Oxford Internet Institute, University of Oxford

Scott Hale: Government on the Web: Using Crawlers and Web Archives to Map Government Presence

This presentation presents work-in-progress on analysing the UK government’s web presence through web-crawls and Internet Archive data. Increasingly, the primary interactions citizens have with their governments are online. Link analysis of government web presence can reveal the distribution and interconnectedness of content. The position of government relative to other institutions, companies, and organisations may be analysed through links between the broader web to government websites. These links give an indication to what extent government plays a watchtower or authority role online or risks becoming marginalised in online social and information networks with a net loss of nodality.

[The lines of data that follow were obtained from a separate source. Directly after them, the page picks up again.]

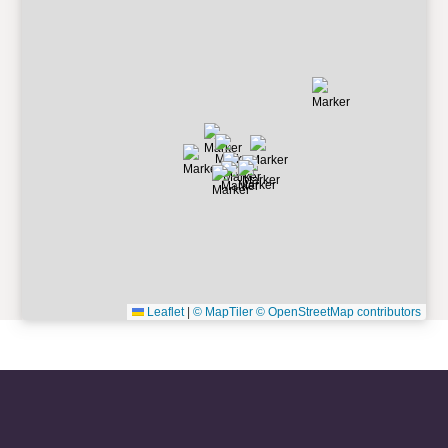
(48) 99947-3902
Leaflet
|
© MapTiler
© OpenStreetMap contributors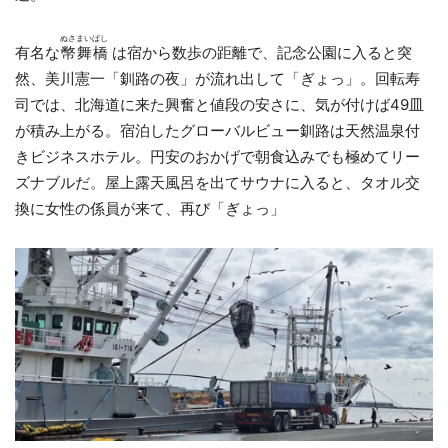
ぬさまいばし
有名な
幣舞橋
は宿から数歩の距離で、記念公園に入ると突
然、美川憲一「釧路の夜」が流れ出して「ぎょっ」。回転寿
司では、北海道に来た興奮と値段の安さに、気が付けば49皿
が積み上がる。宿泊したグローバルビュー釧路は天然温泉付
きビジネスホテル。円安のおかげで朝食込みでも極めてリー
ズナブルだ。屋上露天風呂を出てサウナに入ると、タオル交
換に女性の係員が来て、再び「ぎょっ」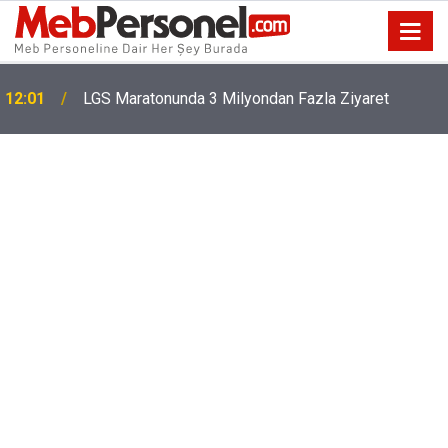
12:01
LGS Maratonunda 3 Milyondan Fazla Ziyaret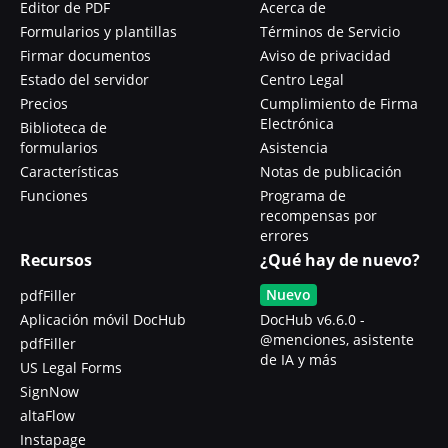
Editor de PDF
Acerca de
Formularios y plantillas
Términos de Servicio
Firmar documentos
Aviso de privacidad
Estado del servidor
Centro Legal
Precios
Cumplimiento de Firma
Electrónica
Biblioteca de
formularios
Asistencia
Características
Notas de publicación
Funciones
Programa de
recompensas por
errores
Recursos
¿Qué hay de nuevo?
Nuevo
pdfFiller
Aplicación móvil DocHub
DocHub v6.6.0 -
@menciones, asistente
pdfFiller
de IA y más
US Legal Forms
SignNow
altaFlow
Instapage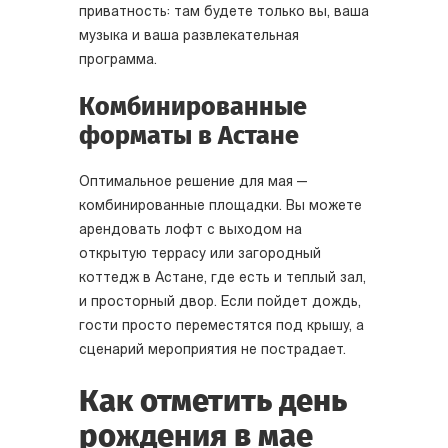
приватность: там будете только вы, ваша
музыка и ваша развлекательная
программа.
Комбинированные
форматы в Астане
Оптимальное решение для мая —
комбинированные площадки. Вы можете
арендовать лофт с выходом на
открытую террасу или загородный
коттедж в Астане, где есть и теплый зал,
и просторный двор. Если пойдет дождь,
гости просто переместятся под крышу, а
сценарий мероприятия не пострадает.
Как отметить день
рождения в мае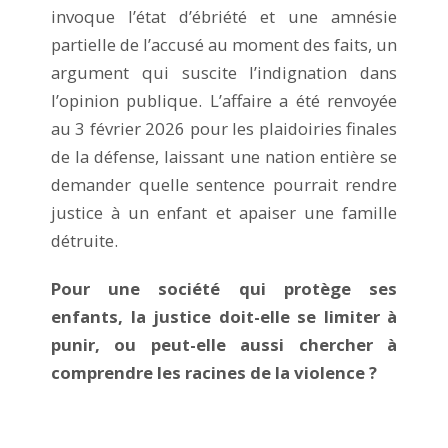
invoque l’état d’ébriété et une amnésie
partielle de l’accusé au moment des faits, un
argument qui suscite l’indignation dans
l’opinion publique. L’affaire a été renvoyée
au 3 février 2026 pour les plaidoiries finales
de la défense, laissant une nation entière se
demander quelle sentence pourrait rendre
justice à un enfant et apaiser une famille
détruite.
Pour une société qui protège ses
enfants, la justice doit-elle se limiter à
punir, ou peut-elle aussi chercher à
comprendre les racines de la violence ?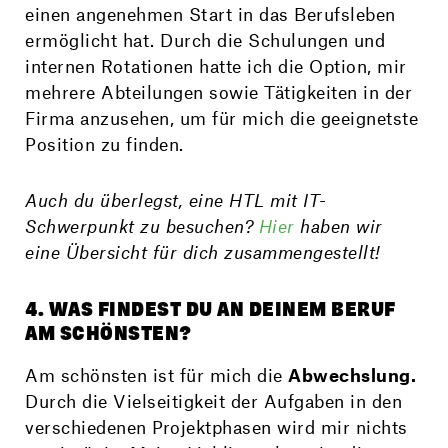
einen ange­nehmen Start in das Berufsleben
ermöglicht hat. Durch die Schulungen und
internen Rotationen hatte ich die Option, mir
mehrere Abteilungen sowie Tätig­keiten in der
Firma anzusehen, um für mich die geeignetste
Position zu finden.
Auch du überlegst, eine HTL mit IT-
Schwerpunkt zu besuchen?
Hier
haben wir
eine Übersicht für dich zusammen­gestellt!
4. WAS FINDEST DU AN DEINEM BERUF
AM SCHÖNSTEN?
Am schönsten ist für mich die
Ab­wechslung.
Durch die Viel­seitigkeit der Aufgaben in den
ver­schiedenen Projekt­phasen wird mir nichts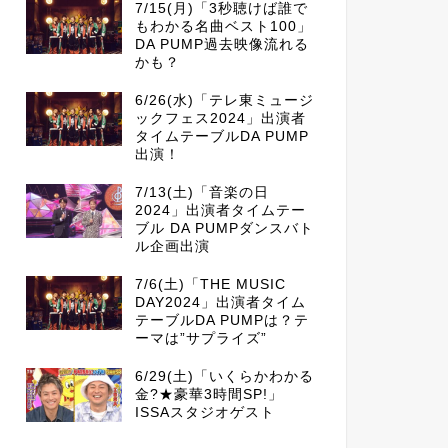
7/15(月)「3秒聴けば誰で
もわかる名曲ベスト100」
DA PUMP過去映像流れる
かも？
6/26(水)「テレ東ミュージ
ックフェス2024」出演者
タイムテーブルDA PUMP
出演！
7/13(土)「音楽の日
2024」出演者タイムテー
ブル DA PUMPダンスバト
ル企画出演
7/6(土)「THE MUSIC
DAY2024」出演者タイム
テーブルDA PUMPは？テ
ーマは”サプライズ”
6/29(土)「いくらかわかる
金?★豪華3時間SP!」
ISSAスタジオゲスト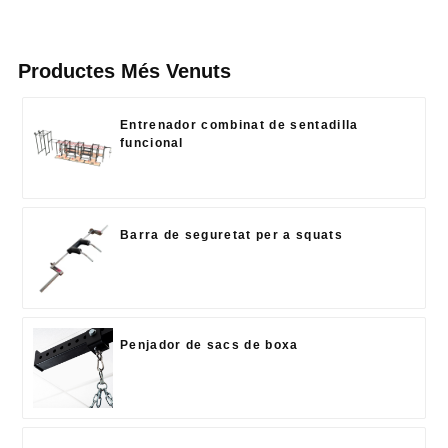
Productes Més Venuts
Entrenador combinat de sentadilla
funcional
Barra de seguretat per a squats
Penjador de sacs de boxa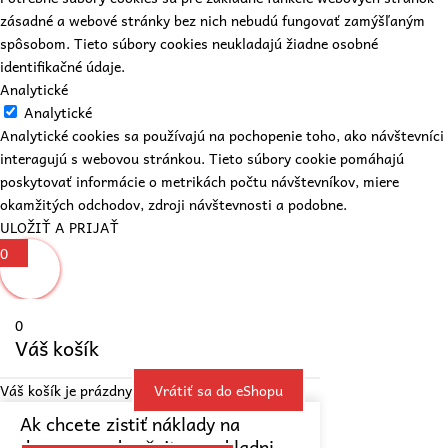
zásadné a webové stránky bez nich nebudú fungovať zamýšľaným
spôsobom. Tieto súbory cookies neukladajú žiadne osobné
identifikačné údaje.
Analytické
Analytické
Analytické cookies sa používajú na pochopenie toho, ako návštevníci
interagujú s webovou stránkou. Tieto súbory cookie pomáhajú
poskytovať informácie o metrikách počtu návštevníkov, miere
okamžitých odchodov, zdroji návštevnosti a podobne.
ULOŽIŤ A PRIJAŤ
0
0
Váš košík
Váš košík je prázdny
Vrátiť sa do eShopu
Ak chcete zistiť náklady na
dopravu, pokračujte v pokladni.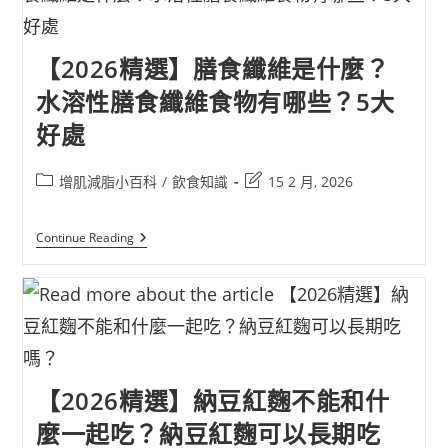
【2026精選】膳食纖維是什麼？
水溶性膳食纖維食物有哪些？5大
好處
增肌減脂小百科
/
飲食知識
15 2 月, 2026
Continue Reading
【2026精選】納豆紅麴不能和什
麼一起吃？納豆紅麴可以長期吃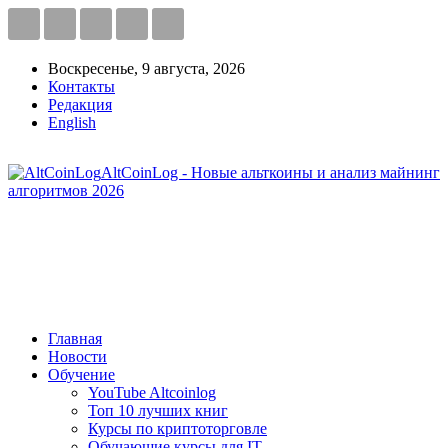
Воскресенье, 9 августа, 2026
Контакты
Редакция
English
AltCoinLog - Новые альткоины и анализ майнинг
алгоритмов 2026
Главная
Новости
Обучение
YouTube Altcoinlog
Топ 10 лучших книг
Курсы по криптоторговле
Обучающие курсы для IT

Snapshot webcrawls place the researcher in charge of defining the boundaries and depth of the crawl and can gather a complete look at a single point in time. These crawls, however, give no temporal context. Web archive data has the potential to address this shortcoming, but archive data has issues of its own, such as varying degrees of timeliness and completeness and the fact that it is usually collected by a third party rather than the researcher.

The presentation will present initial findings from a snapshot crawler of UK government and custom tools the team is developing to visualise government networks online. Work in preparing the 30TB UK Web Domain Web Archive for link extraction is also discussed, while the broader project upon completion will offer in-depth reflection on the use of web archives for link analysis and a comparison of the findings from snapshot and web archive approaches.